§ **Task to complete**
In the data, find each line where the word "pixels" appears and list that line.

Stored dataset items
◇ ◇ ◇ ◇ ◇

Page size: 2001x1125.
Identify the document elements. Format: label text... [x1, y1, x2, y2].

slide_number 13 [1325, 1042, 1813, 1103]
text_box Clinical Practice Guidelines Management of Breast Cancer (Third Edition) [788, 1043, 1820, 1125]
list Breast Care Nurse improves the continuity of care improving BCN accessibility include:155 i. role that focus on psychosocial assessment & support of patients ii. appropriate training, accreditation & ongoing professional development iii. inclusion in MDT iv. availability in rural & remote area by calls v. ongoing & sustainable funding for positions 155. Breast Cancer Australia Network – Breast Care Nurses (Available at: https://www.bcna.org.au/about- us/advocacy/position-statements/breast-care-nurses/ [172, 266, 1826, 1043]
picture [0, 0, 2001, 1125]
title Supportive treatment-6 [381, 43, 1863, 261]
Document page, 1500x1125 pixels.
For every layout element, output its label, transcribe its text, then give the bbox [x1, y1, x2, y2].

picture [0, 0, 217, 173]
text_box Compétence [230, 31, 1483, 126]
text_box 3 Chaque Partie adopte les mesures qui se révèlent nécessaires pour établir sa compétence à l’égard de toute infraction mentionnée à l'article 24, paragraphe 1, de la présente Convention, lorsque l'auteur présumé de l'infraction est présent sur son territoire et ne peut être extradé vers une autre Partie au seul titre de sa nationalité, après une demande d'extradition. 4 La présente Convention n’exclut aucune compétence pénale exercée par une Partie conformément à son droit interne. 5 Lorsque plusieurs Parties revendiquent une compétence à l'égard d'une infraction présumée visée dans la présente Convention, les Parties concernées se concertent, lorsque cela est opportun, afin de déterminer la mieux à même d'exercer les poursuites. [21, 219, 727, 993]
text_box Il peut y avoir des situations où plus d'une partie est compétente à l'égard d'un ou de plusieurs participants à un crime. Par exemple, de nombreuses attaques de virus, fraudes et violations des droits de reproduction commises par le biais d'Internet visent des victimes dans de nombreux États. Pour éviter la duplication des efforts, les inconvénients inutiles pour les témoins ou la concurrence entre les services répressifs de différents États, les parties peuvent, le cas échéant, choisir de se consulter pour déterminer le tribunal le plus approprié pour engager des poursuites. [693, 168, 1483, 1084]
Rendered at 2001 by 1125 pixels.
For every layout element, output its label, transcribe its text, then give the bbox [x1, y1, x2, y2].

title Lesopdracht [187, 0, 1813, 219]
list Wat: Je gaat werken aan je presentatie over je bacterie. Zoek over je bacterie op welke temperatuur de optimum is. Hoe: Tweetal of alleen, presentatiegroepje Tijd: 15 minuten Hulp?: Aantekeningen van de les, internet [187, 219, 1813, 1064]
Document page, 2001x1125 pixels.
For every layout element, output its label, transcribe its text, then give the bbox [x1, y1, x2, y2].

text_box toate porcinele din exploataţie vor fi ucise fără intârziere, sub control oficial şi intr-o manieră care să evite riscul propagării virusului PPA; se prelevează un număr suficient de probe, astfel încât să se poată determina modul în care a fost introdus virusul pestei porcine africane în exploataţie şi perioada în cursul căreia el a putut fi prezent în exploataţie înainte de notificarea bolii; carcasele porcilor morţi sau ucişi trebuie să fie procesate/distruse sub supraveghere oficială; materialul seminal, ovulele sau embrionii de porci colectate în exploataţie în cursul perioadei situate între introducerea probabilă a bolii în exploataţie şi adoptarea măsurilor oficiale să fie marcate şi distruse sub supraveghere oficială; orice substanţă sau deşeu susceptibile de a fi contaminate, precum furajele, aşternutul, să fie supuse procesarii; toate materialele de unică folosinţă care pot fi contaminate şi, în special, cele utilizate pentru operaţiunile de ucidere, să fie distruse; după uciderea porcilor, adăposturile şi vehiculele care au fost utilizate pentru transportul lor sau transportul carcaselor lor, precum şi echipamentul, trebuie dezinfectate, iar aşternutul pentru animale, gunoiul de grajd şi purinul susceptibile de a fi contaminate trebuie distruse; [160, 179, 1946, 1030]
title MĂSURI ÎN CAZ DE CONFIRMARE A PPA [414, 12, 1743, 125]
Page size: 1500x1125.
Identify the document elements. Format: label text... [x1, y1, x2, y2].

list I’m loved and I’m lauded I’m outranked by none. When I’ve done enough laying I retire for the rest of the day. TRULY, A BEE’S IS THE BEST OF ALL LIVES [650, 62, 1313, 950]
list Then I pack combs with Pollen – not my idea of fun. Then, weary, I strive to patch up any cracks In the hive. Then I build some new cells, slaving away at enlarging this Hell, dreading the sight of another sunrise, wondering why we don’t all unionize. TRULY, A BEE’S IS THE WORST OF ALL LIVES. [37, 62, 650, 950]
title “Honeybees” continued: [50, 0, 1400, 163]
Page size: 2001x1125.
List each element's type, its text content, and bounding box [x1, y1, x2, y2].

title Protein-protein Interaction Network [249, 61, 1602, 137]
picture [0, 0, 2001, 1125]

◇ ◇ ◇ ◇ ◇

§ **Answer below**
Document page, 1500x1125 pixels.
Rendered at 2001 by 1125 pixels.
Document page, 2001x1125 pixels.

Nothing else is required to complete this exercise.